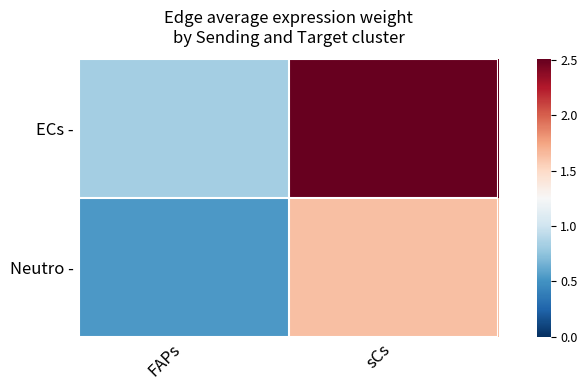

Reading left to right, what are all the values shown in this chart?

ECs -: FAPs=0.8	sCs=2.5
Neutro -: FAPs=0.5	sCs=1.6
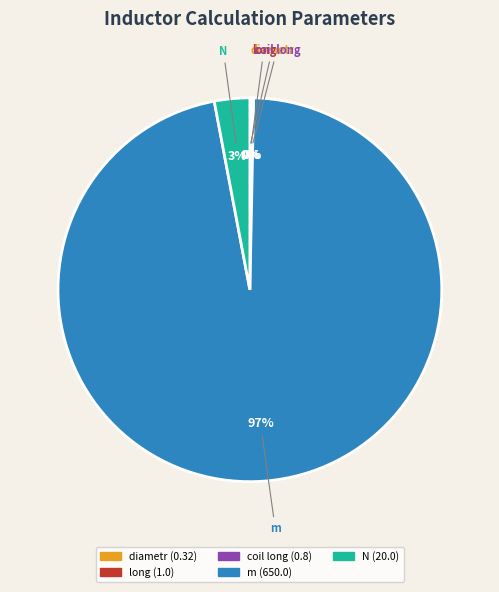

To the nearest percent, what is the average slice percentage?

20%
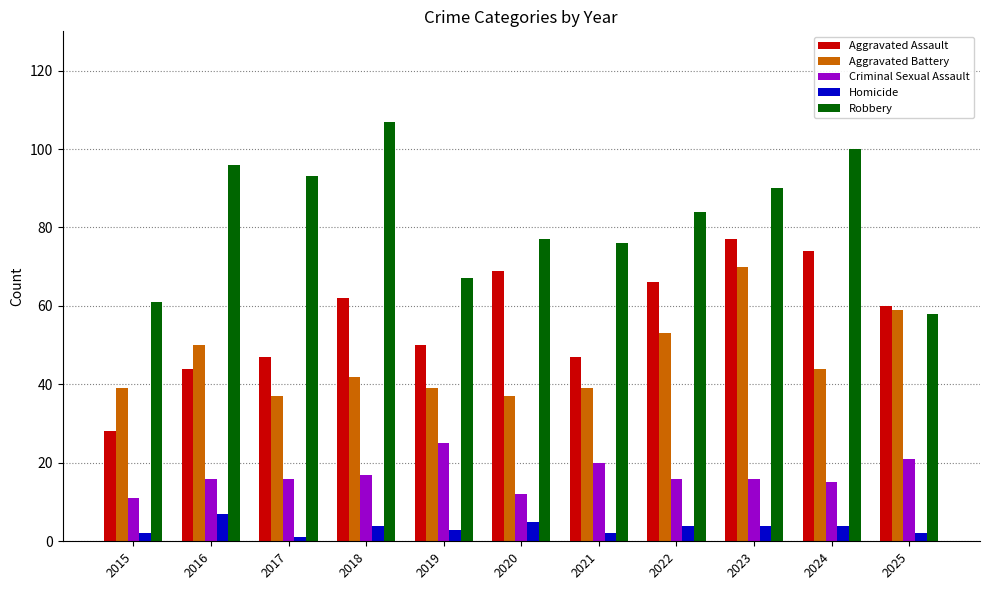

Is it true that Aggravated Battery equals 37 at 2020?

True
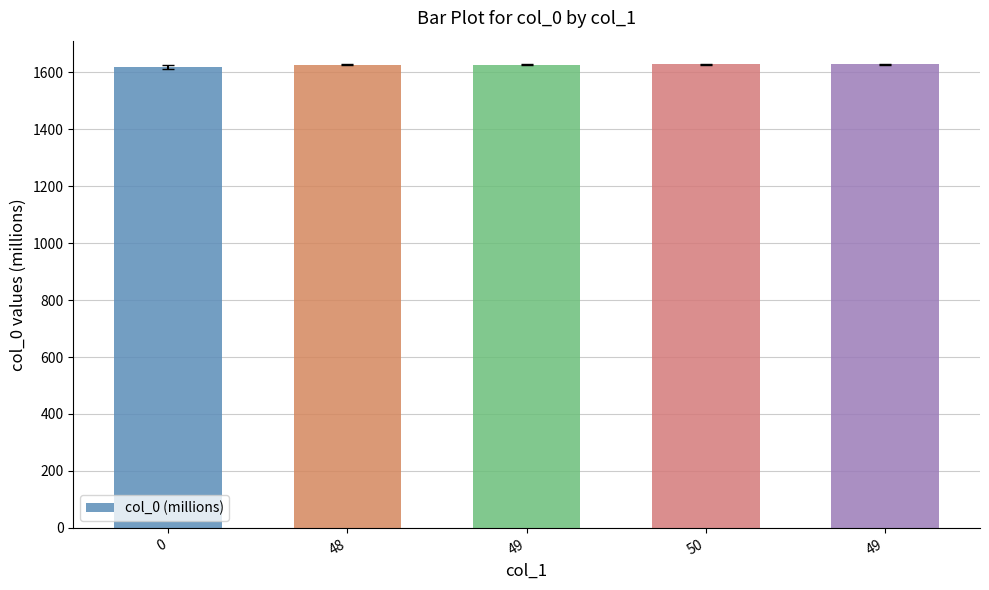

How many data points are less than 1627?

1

-------

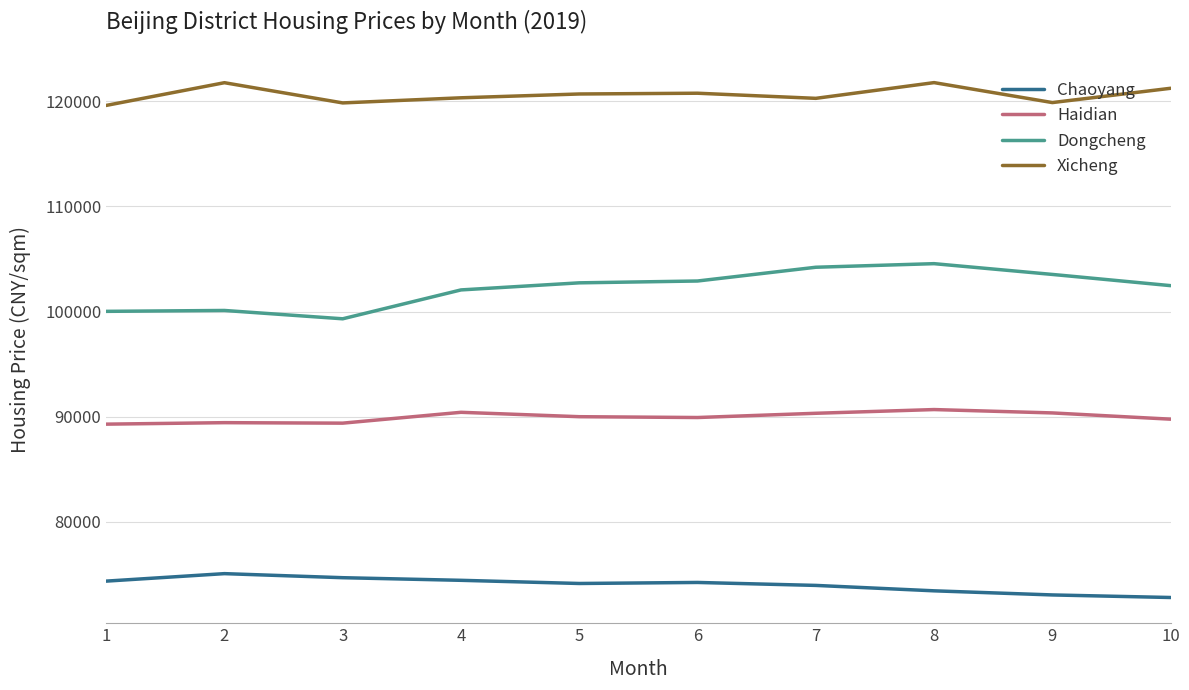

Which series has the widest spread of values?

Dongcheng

-------

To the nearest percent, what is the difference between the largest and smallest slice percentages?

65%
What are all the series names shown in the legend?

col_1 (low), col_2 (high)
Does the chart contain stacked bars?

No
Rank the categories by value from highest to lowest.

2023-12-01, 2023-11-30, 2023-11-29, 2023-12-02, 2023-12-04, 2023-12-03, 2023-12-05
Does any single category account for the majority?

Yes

-------

Express the rows from the line containing "Reading left to" up to and including the line containing "How many data points are less than 1627?" as a JSON list of strings, one string per line, with blank lines and picture lines left out.

[
  "Reading left to right, what are all the values shown in this chart?",
  "ECs -: FAPs=0.8\tsCs=2.5",
  "Neutro -: FAPs=0.5\tsCs=1.6",
  "To the nearest percent, what is the average slice percentage?",
  "20%",
  "Is it true that Aggravated Battery equals 37 at 2020?",
  "True",
  "How many data points are less than 1627?"
]